According to Success.com, the first step towards breaking out of a slump is to take responsibility. Believing someone or something else is responsible for the rut is a mistake that can result in more damage.

Instead of blaming external factors, study your pipeline metrics to determine where you’re struggling most. The data will reveal low conversion rates and help you pinpoint what’s causing the slump. When you have the data, dig into why conversions are low. Is it something you’re doing or something you’re saying? Once the causes are clear, create a “to-don’t list” to remind yourself of what to avoid.
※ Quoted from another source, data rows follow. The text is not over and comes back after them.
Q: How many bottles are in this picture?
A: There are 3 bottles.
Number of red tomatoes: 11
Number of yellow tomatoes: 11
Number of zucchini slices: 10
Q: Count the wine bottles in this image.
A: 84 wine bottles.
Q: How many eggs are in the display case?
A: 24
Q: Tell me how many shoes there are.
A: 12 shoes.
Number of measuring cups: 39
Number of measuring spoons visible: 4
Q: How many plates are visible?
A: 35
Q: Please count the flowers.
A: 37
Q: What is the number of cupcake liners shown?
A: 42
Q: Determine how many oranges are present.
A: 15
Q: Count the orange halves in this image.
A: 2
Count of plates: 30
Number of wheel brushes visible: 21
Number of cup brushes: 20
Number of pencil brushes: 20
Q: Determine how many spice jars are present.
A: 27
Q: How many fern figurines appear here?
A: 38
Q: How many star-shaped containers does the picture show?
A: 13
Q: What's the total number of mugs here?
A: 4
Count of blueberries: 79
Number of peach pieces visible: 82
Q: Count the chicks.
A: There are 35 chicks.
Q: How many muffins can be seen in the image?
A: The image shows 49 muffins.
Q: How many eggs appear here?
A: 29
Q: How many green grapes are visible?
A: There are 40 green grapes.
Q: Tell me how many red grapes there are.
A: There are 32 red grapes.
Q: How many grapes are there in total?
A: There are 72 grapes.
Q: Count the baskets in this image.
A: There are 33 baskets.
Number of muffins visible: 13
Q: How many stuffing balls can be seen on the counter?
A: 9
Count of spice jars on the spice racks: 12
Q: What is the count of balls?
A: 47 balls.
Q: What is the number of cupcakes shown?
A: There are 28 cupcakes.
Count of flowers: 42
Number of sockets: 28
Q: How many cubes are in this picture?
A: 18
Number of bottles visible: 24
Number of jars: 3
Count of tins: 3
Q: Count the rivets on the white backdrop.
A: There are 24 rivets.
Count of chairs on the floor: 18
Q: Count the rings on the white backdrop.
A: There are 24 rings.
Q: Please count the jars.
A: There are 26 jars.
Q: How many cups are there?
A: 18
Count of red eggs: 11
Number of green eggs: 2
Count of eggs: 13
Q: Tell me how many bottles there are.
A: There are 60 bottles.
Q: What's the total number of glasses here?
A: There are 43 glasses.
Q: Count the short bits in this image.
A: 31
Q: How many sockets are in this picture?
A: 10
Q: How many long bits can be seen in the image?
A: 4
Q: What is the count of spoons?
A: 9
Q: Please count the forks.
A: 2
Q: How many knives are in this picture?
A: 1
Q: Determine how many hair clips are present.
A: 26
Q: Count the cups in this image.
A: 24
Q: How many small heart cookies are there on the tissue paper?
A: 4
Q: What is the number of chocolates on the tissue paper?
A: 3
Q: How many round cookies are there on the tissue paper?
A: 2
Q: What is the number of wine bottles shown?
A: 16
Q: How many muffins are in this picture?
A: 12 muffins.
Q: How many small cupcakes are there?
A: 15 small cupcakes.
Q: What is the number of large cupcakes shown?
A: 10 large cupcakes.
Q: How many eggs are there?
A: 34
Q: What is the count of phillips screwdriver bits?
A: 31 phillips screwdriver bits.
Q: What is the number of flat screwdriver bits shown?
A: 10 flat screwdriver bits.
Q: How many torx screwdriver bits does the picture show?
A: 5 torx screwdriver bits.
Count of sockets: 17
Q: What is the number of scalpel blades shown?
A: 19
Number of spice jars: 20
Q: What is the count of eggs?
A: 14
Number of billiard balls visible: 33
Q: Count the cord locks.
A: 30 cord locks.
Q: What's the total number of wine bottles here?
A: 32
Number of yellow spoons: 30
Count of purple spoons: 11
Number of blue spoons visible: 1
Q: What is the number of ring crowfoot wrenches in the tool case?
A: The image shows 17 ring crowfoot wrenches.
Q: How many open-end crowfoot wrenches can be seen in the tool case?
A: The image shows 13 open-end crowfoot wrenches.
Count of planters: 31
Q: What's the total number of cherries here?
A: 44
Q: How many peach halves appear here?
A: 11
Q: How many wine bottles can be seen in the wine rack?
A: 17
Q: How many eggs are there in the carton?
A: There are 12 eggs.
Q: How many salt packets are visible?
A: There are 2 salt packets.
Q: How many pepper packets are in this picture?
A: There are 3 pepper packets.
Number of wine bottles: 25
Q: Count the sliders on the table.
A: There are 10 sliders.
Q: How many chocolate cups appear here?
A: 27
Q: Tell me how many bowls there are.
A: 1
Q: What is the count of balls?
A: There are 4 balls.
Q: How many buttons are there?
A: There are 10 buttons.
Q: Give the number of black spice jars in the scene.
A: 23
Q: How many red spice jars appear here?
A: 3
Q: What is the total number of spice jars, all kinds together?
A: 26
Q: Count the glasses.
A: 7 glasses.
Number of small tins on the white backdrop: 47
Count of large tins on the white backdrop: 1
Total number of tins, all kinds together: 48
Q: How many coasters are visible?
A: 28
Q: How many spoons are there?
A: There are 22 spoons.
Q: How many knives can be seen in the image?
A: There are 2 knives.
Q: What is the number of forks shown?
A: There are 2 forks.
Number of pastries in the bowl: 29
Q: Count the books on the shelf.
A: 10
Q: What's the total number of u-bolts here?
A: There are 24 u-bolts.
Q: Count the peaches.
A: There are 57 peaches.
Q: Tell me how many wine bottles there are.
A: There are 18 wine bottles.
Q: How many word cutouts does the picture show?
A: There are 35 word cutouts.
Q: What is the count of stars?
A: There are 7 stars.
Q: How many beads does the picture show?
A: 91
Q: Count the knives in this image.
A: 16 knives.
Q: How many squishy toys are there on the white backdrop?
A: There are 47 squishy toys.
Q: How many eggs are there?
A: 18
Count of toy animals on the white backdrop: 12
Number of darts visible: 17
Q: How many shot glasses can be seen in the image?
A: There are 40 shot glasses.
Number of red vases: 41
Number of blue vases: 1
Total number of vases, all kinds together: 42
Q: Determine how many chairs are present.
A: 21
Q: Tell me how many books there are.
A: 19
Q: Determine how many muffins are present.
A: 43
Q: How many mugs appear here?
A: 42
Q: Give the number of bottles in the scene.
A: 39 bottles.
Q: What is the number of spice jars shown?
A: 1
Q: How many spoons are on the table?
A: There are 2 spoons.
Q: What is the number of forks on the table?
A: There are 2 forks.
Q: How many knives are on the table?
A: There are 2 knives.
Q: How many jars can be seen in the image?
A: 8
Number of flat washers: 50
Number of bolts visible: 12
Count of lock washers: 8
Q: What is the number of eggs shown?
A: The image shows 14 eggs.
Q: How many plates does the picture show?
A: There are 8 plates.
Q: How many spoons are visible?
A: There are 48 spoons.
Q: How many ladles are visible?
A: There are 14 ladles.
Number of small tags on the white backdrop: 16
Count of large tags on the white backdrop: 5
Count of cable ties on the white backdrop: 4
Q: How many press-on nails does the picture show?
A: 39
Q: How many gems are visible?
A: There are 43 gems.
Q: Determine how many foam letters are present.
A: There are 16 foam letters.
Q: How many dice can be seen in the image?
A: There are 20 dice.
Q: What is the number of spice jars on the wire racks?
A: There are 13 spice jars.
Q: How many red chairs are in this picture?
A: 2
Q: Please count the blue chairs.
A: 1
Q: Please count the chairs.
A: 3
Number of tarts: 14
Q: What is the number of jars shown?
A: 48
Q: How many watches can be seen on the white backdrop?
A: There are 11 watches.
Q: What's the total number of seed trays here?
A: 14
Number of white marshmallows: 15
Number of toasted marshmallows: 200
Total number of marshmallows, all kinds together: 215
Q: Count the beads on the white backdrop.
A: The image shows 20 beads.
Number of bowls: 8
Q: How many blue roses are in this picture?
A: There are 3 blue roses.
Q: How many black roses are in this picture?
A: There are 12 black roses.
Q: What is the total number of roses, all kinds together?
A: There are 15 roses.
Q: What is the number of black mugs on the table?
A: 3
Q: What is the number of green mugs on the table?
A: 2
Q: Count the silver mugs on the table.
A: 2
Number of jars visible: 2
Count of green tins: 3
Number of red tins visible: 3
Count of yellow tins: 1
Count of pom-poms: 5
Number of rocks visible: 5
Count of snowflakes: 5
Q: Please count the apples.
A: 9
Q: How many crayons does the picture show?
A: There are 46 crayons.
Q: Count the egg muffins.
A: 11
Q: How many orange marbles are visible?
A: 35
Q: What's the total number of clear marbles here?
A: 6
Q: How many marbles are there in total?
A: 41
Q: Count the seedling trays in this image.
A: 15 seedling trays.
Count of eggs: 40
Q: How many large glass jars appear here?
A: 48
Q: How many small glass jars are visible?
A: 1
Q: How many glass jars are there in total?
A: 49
3) Sticking to the same routine.

Despite lackluster results, some reps adhere to the routines they’ve been using because that’s all they know. Unfortunately, these routines are often what created the tough positions reps are in. 

“When things aren’t going your way, the worst thing you can do is just sit back and wait for the winds to change,” Ryan McDonald, an Inbound Marketing Specialist at HubSpot, said. “Sometimes, when it feels like everything is going against you, the best medicine is to just put your head down and work your way through it.”

Reps would be wise to examine their sales strategy to find weaknesses and mistakes. For example, try changing the subject line in your prospecting emails, or arriving at work an hour earlier so you can prospect without compromising time spent with leads further down the funnel. Other options include leaning on current customers for referrals or revisiting old deals to spark conversations again.

4) Neglecting to think long-term.

Some reps can develop a short-term mindset during a slump. After all, they need to get out of the rut now. However, when salespeople only focus on closing, they often neglect laying groundwork for the future. This neglect can result in future droughts. 

“The secret to beating quota month after month is to maintain a consistently full pipeline,” Emma Brudner, HubSpot Sales Blog section editor, writes. “This way, even if you miss your number once, you're laying the groundwork to crush quota in the future -- and possibly make up for your slow period.”

To set yourself up for future success, schedule time for prospecting. By doing so, you’re reminded to plan ahead and maintain a healthy pipeline, while also improving your mindset. According to author Laura Vanderkam, people who express their goals in tangible terms are 50% more likely to feel as if they can reach their objectives.

Unfortunately, sales slumps happen. But by avoiding certain behaviors, salespeople can use droughts as learning opportunities.